Religious Identity, Adoption, and Minority Child Rights in Pakistan: A Comprehensive Policy and Human Rights Analysis of the Punjab Child Protection & Welfare Bureau
DOI:
https://doi.org/10.63468/jpsa.4.2.19Keywords:
Child Protection, Adoption, Minority Rights, Religious Identity, Pakistan, Human RightsAbstract
Child protection systems are designed to safeguard vulnerable children while ensuring the preservation of their dignity, identity, and long-term developmental interests. In pluralistic societies, these objectives cannot be achieved without explicit attention to religious and cultural diversity. In Pakistan, provincial child protection institutions perform a critical role in addressing child labour, abuse, trafficking, neglect, and abandonment. However, the existing legal and policy framework remains insufficiently responsive to the specific needs of children belonging to religious minority communities.

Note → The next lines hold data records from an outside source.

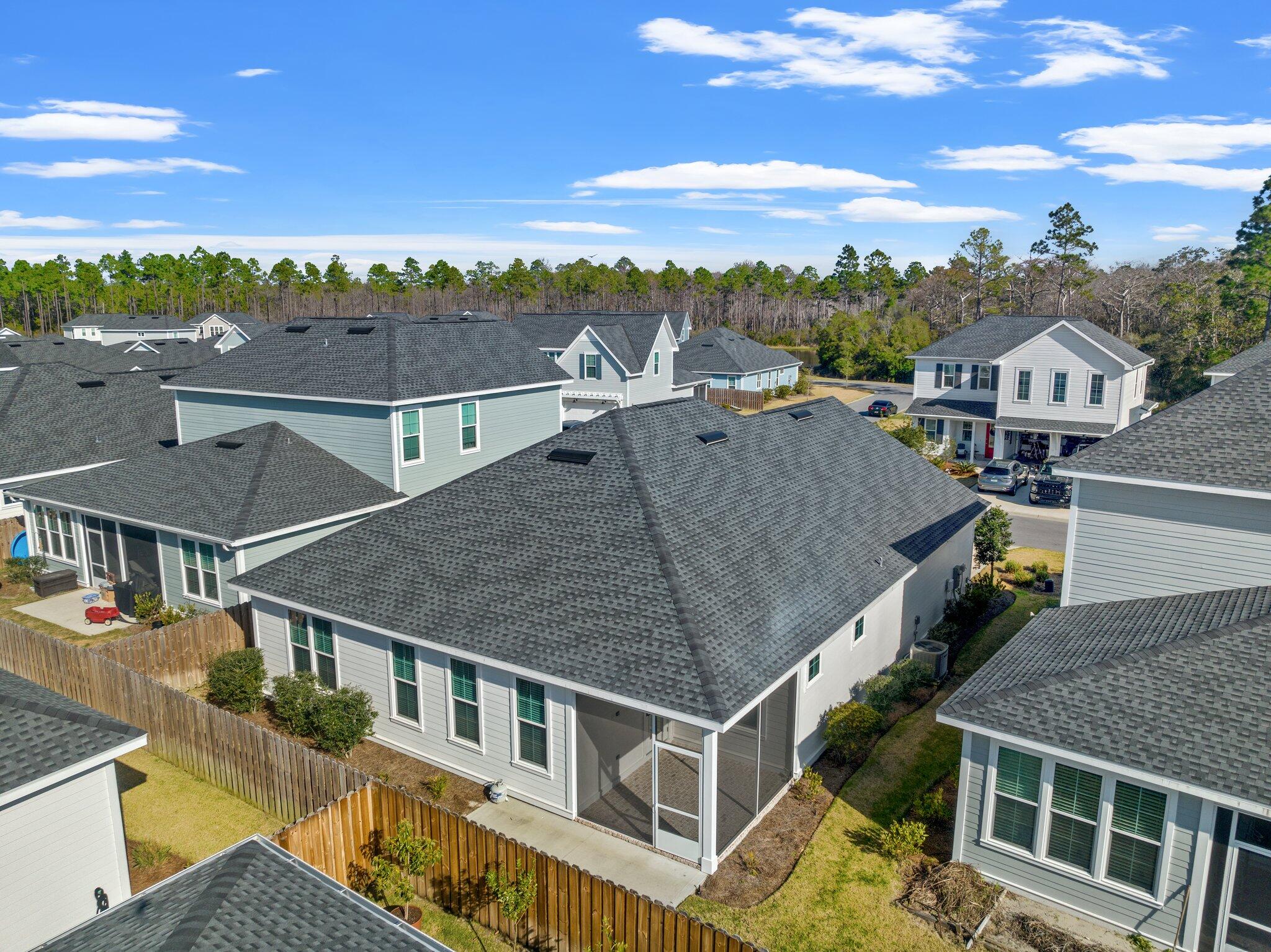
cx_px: 636
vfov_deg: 56.8
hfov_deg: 71.6
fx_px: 881
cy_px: 476
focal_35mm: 24
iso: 120
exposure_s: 1/1250
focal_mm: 12.29
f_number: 2.8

This paper presents a comprehensive and doctrinal analysis of the Punjab Child Protection & Welfare Bureau (PCPWB), with particular emphasis on two interrelated policy gaps: (i) the absence of a structured and minority-inclusive adoption framework, and (ii) the lack of a standardized, rights-based mechanism for determining and safeguarding the religious identity of abandoned children, especially those below the age of four. Drawing upon constitutional guarantees, domestic statutory law, international human rights obligations, and comparative international practices, the paper argues that policy silence in these areas produces indirect discrimination, facilitates identity erasure, and generates long-term psychological and social harm.
The study concludes that child protection policies which prioritize physical safety while neglecting identity, belief, and family continuity fall short of constitutional and international standards. It therefore proposes detailed, implementable policy reforms aimed at strengthening inclusivity, legal certainty, institutional accountability, and compliance with global human rights norms.